Anderthalb Wochen nach dem Nachrichtenmagazin brachte die ZEIT ein ebenso positives Portrait. Der knorrige Patriarch der Elektronik stammte von Nina Grunenberg. Der nächste Heinz-Nixdorf-Artikel des SPIEGEL erschien im März 1986 aus einem traurigen Grund: Es war der Nachruf. Der Autor wurde nicht genannt, es könnte Preuß gewesen sein. Sein Kollege Michael Schmidt-Klingenberg schrieb 1990 eher bissig über den Paderborner Patriarchen.

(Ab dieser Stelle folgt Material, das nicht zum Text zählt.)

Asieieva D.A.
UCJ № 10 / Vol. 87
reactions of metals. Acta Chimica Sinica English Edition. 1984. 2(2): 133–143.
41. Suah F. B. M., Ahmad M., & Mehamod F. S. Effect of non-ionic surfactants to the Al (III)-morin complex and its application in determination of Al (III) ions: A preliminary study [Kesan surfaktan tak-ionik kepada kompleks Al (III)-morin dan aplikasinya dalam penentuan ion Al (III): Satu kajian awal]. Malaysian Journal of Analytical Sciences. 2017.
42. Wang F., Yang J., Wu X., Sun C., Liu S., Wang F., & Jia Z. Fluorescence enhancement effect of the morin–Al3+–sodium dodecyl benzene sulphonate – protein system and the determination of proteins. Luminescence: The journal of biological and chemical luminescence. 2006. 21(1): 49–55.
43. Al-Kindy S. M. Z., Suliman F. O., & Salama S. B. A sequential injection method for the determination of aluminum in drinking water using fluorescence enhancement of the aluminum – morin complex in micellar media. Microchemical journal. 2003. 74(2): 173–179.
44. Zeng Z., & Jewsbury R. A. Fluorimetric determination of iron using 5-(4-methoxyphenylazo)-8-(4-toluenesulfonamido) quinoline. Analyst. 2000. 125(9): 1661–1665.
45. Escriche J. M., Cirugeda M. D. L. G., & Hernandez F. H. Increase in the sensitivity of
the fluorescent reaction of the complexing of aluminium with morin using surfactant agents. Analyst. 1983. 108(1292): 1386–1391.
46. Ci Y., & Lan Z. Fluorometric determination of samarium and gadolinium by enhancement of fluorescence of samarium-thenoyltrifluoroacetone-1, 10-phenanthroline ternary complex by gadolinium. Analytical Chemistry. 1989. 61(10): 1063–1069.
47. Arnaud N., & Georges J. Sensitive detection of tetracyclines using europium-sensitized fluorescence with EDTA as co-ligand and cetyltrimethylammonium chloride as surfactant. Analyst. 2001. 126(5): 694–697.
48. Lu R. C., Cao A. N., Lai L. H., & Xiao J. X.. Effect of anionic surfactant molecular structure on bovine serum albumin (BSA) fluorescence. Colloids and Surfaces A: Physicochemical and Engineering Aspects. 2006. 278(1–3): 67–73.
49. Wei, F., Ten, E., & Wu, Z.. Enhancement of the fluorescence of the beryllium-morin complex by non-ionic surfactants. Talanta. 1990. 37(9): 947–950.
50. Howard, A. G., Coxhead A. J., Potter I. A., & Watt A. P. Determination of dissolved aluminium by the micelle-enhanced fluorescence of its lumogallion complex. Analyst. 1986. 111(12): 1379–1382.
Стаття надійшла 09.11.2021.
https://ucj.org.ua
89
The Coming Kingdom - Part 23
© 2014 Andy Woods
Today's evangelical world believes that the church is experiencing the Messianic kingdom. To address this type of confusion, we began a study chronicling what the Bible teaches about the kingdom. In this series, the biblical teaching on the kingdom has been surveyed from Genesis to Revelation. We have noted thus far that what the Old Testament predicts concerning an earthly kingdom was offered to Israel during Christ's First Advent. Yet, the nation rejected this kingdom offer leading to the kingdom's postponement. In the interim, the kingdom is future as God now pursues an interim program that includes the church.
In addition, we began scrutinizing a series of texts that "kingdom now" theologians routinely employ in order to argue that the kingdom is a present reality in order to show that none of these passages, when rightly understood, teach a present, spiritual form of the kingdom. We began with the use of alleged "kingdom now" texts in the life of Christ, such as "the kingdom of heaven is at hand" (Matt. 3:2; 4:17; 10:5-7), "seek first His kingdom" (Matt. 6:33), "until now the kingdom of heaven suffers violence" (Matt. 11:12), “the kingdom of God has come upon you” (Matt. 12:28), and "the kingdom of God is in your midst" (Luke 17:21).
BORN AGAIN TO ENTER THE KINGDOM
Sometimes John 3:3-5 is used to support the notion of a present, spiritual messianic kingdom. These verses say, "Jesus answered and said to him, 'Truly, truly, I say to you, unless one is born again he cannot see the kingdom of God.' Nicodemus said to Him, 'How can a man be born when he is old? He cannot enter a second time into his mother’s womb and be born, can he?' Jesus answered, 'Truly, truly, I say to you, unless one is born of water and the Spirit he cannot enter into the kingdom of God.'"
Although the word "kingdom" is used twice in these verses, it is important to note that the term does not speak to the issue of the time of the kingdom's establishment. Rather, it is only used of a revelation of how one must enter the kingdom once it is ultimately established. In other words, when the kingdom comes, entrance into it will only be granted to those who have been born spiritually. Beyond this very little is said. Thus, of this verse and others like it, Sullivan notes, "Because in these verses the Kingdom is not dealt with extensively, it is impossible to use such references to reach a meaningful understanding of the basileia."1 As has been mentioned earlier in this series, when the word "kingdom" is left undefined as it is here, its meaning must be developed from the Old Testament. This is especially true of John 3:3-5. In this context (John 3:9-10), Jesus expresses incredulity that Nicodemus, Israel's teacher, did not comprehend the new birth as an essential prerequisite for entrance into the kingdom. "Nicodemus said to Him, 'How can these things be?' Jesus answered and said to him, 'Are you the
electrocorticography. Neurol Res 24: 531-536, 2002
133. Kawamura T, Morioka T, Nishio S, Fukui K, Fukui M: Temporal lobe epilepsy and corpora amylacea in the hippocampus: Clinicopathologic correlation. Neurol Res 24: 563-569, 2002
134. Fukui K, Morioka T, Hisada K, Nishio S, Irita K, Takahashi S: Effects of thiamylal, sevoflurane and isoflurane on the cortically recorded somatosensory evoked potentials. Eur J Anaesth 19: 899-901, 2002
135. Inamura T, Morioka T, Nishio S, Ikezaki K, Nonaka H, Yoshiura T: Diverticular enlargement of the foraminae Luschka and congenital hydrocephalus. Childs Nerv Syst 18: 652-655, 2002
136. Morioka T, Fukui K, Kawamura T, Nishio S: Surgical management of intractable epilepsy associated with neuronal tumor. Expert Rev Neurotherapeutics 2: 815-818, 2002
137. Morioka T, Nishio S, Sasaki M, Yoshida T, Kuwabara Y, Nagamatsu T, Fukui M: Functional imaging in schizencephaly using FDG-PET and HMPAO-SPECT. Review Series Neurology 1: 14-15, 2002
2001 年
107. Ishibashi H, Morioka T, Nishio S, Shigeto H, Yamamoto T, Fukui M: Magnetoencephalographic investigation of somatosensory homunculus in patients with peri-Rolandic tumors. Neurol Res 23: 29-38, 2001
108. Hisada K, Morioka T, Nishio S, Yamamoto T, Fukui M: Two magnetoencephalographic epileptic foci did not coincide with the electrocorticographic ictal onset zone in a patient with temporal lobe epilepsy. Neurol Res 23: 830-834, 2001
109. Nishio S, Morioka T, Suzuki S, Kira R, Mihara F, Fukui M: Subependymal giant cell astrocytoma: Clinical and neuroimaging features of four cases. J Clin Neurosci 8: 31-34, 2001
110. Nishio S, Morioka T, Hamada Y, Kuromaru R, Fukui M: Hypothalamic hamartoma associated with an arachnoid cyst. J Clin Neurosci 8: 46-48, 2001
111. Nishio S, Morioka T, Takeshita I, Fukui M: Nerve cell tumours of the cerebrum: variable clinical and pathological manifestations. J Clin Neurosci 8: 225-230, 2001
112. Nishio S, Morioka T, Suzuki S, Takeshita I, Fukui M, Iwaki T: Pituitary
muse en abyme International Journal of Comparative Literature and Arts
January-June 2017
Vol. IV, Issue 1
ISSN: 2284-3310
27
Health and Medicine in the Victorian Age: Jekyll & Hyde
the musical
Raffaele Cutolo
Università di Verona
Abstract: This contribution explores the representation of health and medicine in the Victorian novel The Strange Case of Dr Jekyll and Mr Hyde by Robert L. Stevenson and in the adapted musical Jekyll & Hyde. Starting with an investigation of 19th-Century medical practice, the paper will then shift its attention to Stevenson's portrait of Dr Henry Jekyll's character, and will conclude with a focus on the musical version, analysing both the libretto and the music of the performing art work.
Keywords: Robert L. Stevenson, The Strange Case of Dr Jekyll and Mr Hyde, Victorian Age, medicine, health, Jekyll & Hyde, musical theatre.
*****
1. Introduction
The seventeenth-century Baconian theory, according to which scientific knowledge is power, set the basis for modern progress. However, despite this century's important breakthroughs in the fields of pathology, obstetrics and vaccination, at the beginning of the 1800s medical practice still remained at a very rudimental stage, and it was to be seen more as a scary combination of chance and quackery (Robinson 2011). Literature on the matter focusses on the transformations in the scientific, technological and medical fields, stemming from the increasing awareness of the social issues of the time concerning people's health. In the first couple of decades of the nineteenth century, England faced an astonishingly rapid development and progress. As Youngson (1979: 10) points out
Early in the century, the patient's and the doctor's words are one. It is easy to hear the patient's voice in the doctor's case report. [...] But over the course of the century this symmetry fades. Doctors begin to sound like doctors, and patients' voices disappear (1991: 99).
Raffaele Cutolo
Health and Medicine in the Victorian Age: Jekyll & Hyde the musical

Der Titel seines Beitrags lautete: Vieles war nur schön erfunden
Spieglein, Spieglein an der Wand! Nicht erfunden ist die Biographie, die HNF-Bereichsleiter Dr. Christian Berg vor einiger Zeit vorlegte. Auch im neuen HNF-Museumsführer widmen sich zwanzig Seiten dem Leben und Werk von Heinz Nixdorf. Kostenlos herunterladen lassen sich die Lebensbilder; sie erschienen 2004. Auf YouTube kann man sich zwei Fernsehberichte über den Computerbauer aus den Jahren 1986 und 2015 anschauen.
Vielleicht die erste Biographie über Heinz Nixdorf erschien 1986: Klaus Kemper, Heinz Nixdorf – eine deutsche Karriere, Verlag moderne Industrie. Sie enthält viele Bezüge zu der damaligen Büromaschinen-Industrie.